• _REQUIREMENT A_
In the records below, put the lines between the start of the records and the line holding "Entered: 3250 rpm", inclusive, into a numbered list, skipping blank lines and leaving the pictures out.

Segment Start: EXTRACT PROVIDED

Random Variables

What is a Random Variable?

A random variable is a real-valued function defined on a sample space. Why define a random variable? sometimes instead of being interested in the individual outcomes of an experiment, we are interested in some groups of the outcomes or more formally some function of the outcome.
Example 1:
Suppose we’re interested in counting the number of heads in $5$ trials of flipping a coin. We can define a random variable $Y$ to represent the number of heads in 5 trials. Using $Y$, we can now refer to the probability of seeing two heads in 5 trials as $P(Y=2)$. This is much simpler that listing the exact outcomes that we’re interested in. ($\{H,H,T,T,T\},\{H,T,H,T,T\},...\}$).
Example 2:
Suppose we roll two dice and we’re interested in the sum of the two dice. We define a random variable $X$ to be the sum of two dice (function of outcomes). We can now refer to the probability that the sum of the dice is 7 as $P(X=7)$. This is much simpler that saying that we want the probability of seeing any of these outcomes: $(3,4),(4,3),(2,5),(5,2),(1,6),(6,1)$.

Discrete Random Variables

If our random variable takes on countable values $x_1, x_2, x_3,...,x_n$, we call it a discrete random variable.

Probability Mass Function

Suppose we have a random variable $X$ that takes on a discrete values in $R_X = \{k_1, k_2,...,k_n\}$. Define the probability mass function $p_X(k)$ to be the probability that $X$ takes on a particular value $k$. In other words, the PMF is defined as

$$ \begin{align*} p_X(k) = P(X = k) \end{align*} $$

Furthermore, the PMF of $X$ satisfies

$$ \begin{align*} \sum_{i=1}^{\infty} p_X(k_i) = 1 \end{align*} $$

This also means that for any value $k$ that is not in $R_X$, we have $p_X(k) = 0$,

$$ \begin{align*} P(X=k) = \Big\{ \begin{array}{@{}lr@{}} p_X(k) \quad \text{ for } k \in R_X \\ 0 \quad \quad \quad \text{ otherwise} \\ \end{array} \end{align*} $$

We can also refer to $p_X(k)$ as just $p(k)$ if the random variable is clear from the context.
Example 2:
Suppose we roll the two dice again from example 2. Define a random variable $X$ to be to the sum of the two dice. We know $R_X = \{2,3,4,5,6,7,8,9,10,11,12\}$. Below is a graph of the $PMF$ of $X$, $p_X(k)$ for all values in $R_X$.

Segment End: EXTRACT PROVIDED
Segment Start: DATA SUPPLIED

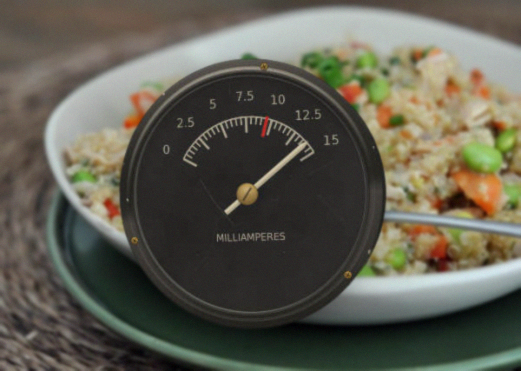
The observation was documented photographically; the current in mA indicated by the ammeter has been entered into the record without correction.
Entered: 14 mA
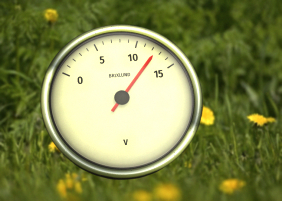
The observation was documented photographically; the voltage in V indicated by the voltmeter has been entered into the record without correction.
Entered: 12.5 V
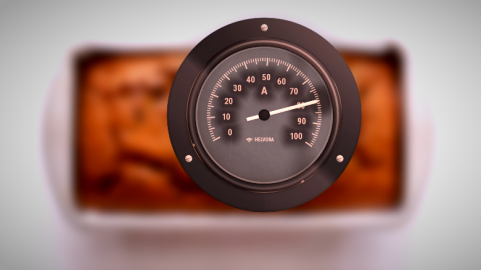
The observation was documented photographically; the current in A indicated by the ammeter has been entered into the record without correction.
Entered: 80 A
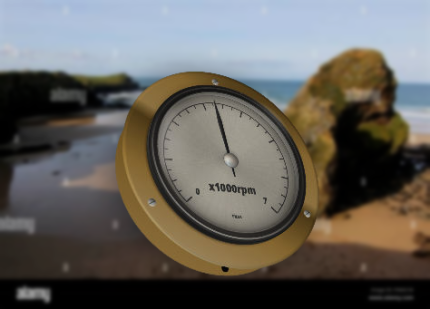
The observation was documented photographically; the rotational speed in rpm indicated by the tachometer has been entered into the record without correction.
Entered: 3250 rpm
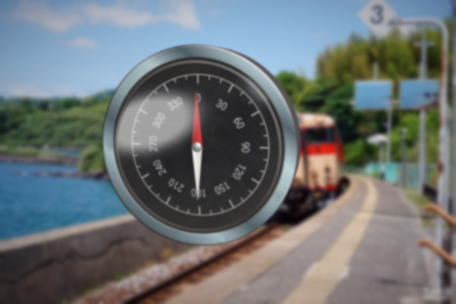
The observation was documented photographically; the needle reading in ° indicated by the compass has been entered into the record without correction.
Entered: 0 °
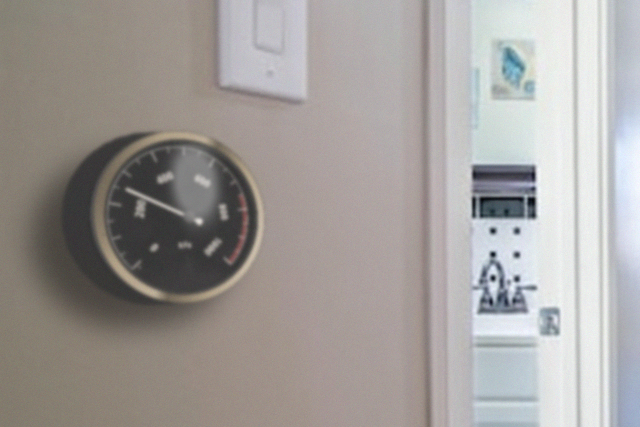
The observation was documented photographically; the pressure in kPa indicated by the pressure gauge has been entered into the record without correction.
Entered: 250 kPa
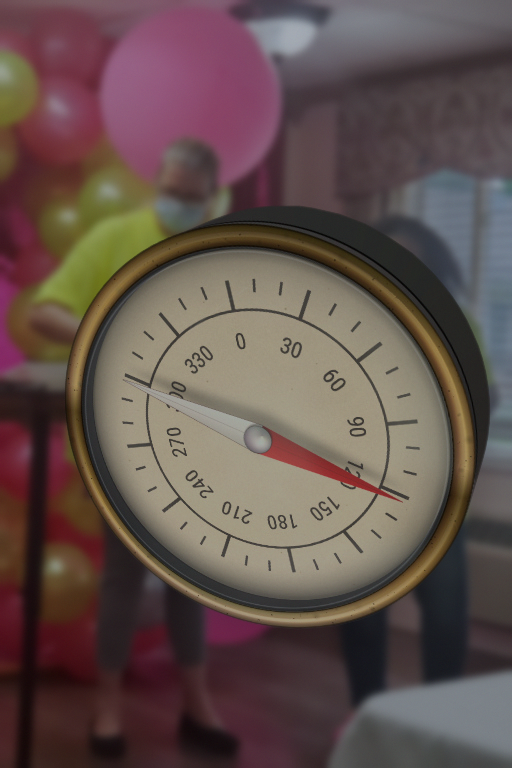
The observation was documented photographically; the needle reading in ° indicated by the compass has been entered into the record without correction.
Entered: 120 °
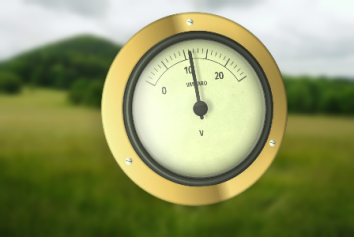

Segment End: DATA SUPPLIED

• _REQUIREMENT B_
Output the passage of the random variables text between "Furthermore, the PMF" and "from the context.", inclusive, copied word for word.

• _EXERCISE ANSWER A_
1. The observation was documented photographically; the current in mA indicated by the ammeter has been entered into the record without correction.
2. Entered: 14 mA
3. The observation was documented photographically; the voltage in V indicated by the voltmeter has been entered into the record without correction.
4. Entered: 12.5 V
5. The observation was documented photographically; the current in A indicated by the ammeter has been entered into the record without correction.
6. Entered: 80 A
7. The observation was documented photographically; the rotational speed in rpm indicated by the tachometer has been entered into the record without correction.
8. Entered: 3250 rpm

• _EXERCISE ANSWER B_
Furthermore, the PMF of $X$ satisfies

$$ \begin{align*} \sum_{i=1}^{\infty} p_X(k_i) = 1 \end{align*} $$

This also means that for any value $k$ that is not in $R_X$, we have $p_X(k) = 0$,

$$ \begin{align*} P(X=k) = \Big\{ \begin{array}{@{}lr@{}} p_X(k) \quad \text{ for } k \in R_X \\ 0 \quad \quad \quad \text{ otherwise} \\ \end{array} \end{align*} $$

We can also refer to $p_X(k)$ as just $p(k)$ if the random variable is clear from the context.